■ **Exercise**
The job is to output exactly the lines that run from the start of the entries through the line containing "X1_M11, 16:25: 4.62 -> 4.61", pictures omitted.

----- Information given -----

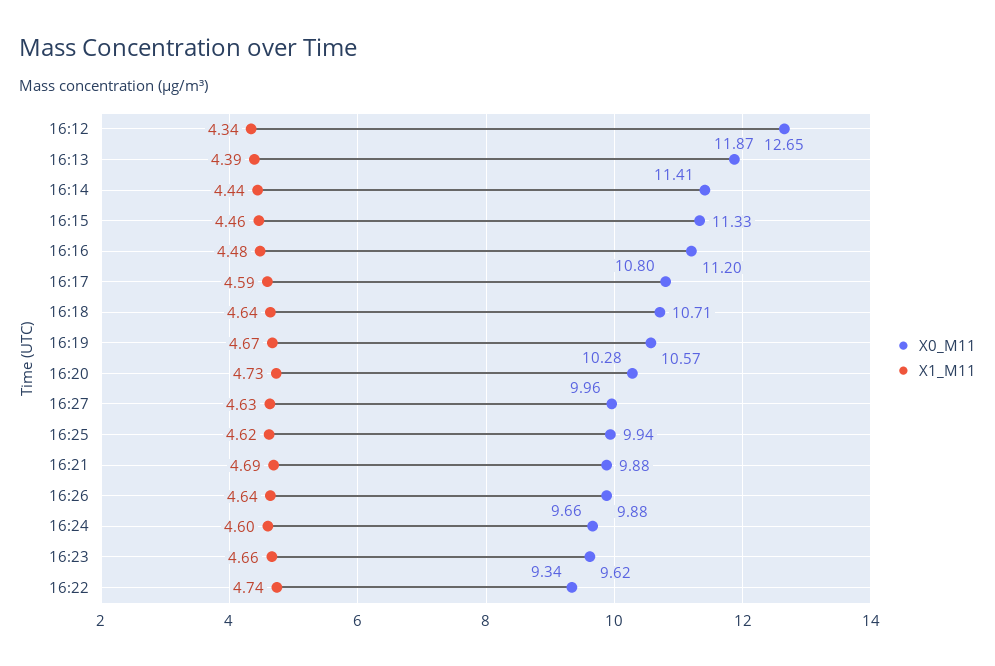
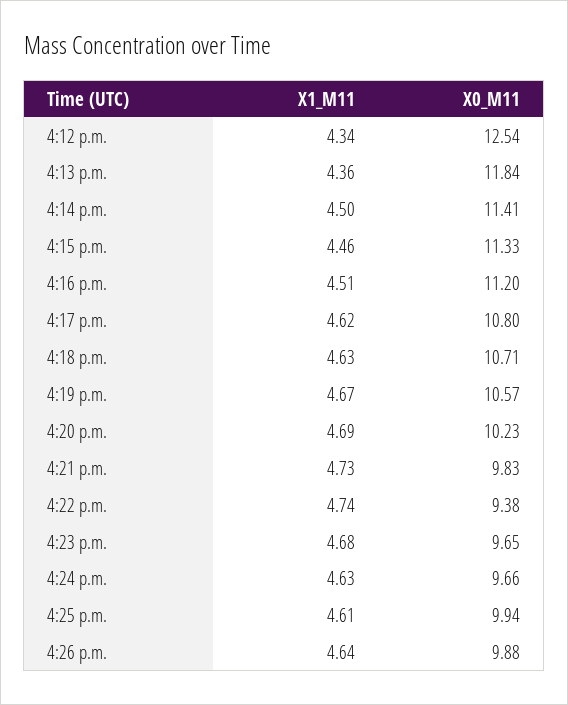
X0_M11, 16:12: 12.65 -> 12.54
X0_M11, 16:13: 11.87 -> 11.84
X1_M11, 16:13: 4.39 -> 4.36
X1_M11, 16:14: 4.44 -> 4.5
X1_M11, 16:16: 4.48 -> 4.51
X1_M11, 16:17: 4.59 -> 4.62
X1_M11, 16:18: 4.64 -> 4.63
X0_M11, 16:20: 10.28 -> 10.23
X1_M11, 16:20: 4.73 -> 4.69
X0_M11, 16:27: 9.96 -> none
X1_M11, 16:27: 4.63 -> none
X1_M11, 16:25: 4.62 -> 4.61
X0_M11, 16:21: 9.88 -> 9.83
X1_M11, 16:21: 4.69 -> 4.73
X1_M11, 16:24: 4.6 -> 4.63
X0_M11, 16:23: 9.62 -> 9.65
X1_M11, 16:23: 4.66 -> 4.68
X0_M11, 16:22: 9.34 -> 9.38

-----

■ **Result of the task**
X0_M11, 16:12: 12.65 -> 12.54
X0_M11, 16:13: 11.87 -> 11.84
X1_M11, 16:13: 4.39 -> 4.36
X1_M11, 16:14: 4.44 -> 4.5
X1_M11, 16:16: 4.48 -> 4.51
X1_M11, 16:17: 4.59 -> 4.62
X1_M11, 16:18: 4.64 -> 4.63
X0_M11, 16:20: 10.28 -> 10.23
X1_M11, 16:20: 4.73 -> 4.69
X0_M11, 16:27: 9.96 -> none
X1_M11, 16:27: 4.63 -> none
X1_M11, 16:25: 4.62 -> 4.61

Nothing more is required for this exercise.